SARC participates in the CANWARN Severe Weather Watch program


SARC usually sponsors a visit from an Environment Canada official every spring to update us and other interested parties on the recognition and reporting of severe weather events.

Watch this space for the upcoming dates.


CANWARN Severe Weather Watch Program


Severe weather watch reporting number for those in the program:

1-800-66-STORM (1-800-667-8676)

Connects to Environment Canada in Saskatoon

The Eyes and Ears of Environment Canada!
A joint program of Amateur Radio and Environment Canada
The CANWARN Training Program

We have lost our former source of refresher courses due to retirement and office closure.  We are trying to arrange another refresher course as soon as possible.  Those interested in emergency preparedness and  communications are encouraged to contact a Sask Alta Radio Club member for details.  Call Len at 306-387-6881 or Bill at 780-875-7619.
The Lloydminster media are kind enough to give us some very nice coverage of these events.

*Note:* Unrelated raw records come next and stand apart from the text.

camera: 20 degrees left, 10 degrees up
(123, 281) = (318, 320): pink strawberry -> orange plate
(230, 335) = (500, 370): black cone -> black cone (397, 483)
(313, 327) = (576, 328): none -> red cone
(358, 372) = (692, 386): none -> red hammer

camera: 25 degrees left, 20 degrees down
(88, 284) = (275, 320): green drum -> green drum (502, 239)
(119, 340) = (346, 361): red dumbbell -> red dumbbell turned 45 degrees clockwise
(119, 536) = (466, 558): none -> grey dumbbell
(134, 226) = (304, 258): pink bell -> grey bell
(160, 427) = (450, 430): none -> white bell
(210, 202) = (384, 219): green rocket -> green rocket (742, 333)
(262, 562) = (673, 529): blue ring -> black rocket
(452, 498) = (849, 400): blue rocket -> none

Some other interesting sites related to CANWARN are:

Edmonton CANWARN info
Environment Canada CANWARN fact sheet
USA Skywarn program
London On severe wx sample reports
Lloydminster's current weather

Check and study these sites and you, too, can become an official Severe Weather Watcher in the CANWARN program.

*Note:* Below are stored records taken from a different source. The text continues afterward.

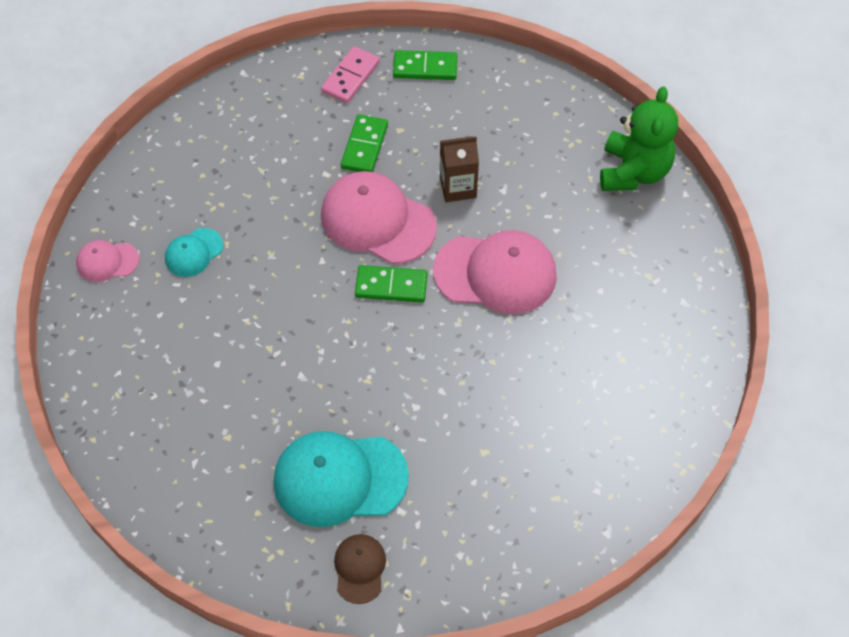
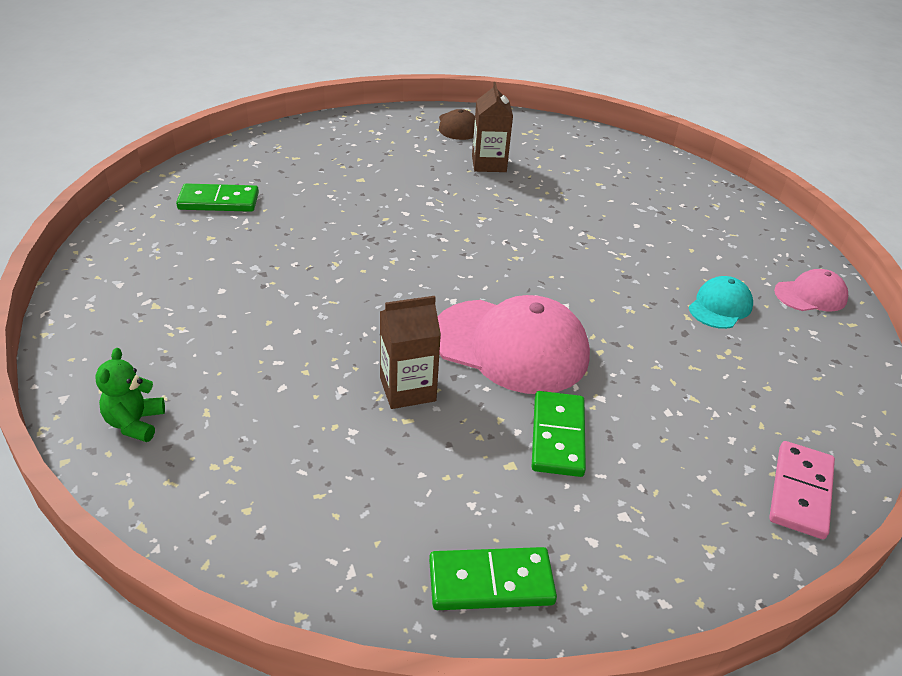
camera: 170 degrees right, 20 degrees down
(340, 479) = (489, 164): turquoise cap -> brown carton
(350, 77) = (621, 552): pink domino -> pink domino (800, 492)
(391, 286) = (476, 285): green domino -> green domino (219, 201)
(495, 273) = (351, 300): pink cap -> none
(633, 172) = (135, 423): green teddy bear -> green teddy bear, size x0.50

If you have a weather radio or scanner capable of tuning to the standard VHF weather channels, you can hear hourly weather reports and forecasts for our area.

The VHF Weatherradio station at Waseca SK broadcasts continuously on 162.400 mHz.

Weatherradio may be on any one of these standard channels at other locations:

Weatheradio Canada signals are transmitted using FM, with a bandwidth of 25 kHz. The service uses these frequencies:

  • 162.400 MHz
  • 162.425 MHz
  • 162.450 MHz
  • 162.475 MHz
  • 162.500 MHz
  • 162.525 MHz
  • 162.550 MHz

When needed, an emergency alert is sent using Specific Area Message Encoding data bursts followed by a 1050 Hz audio tone, for severe thunderstorms, floods, tornadoes, and other public emergencies.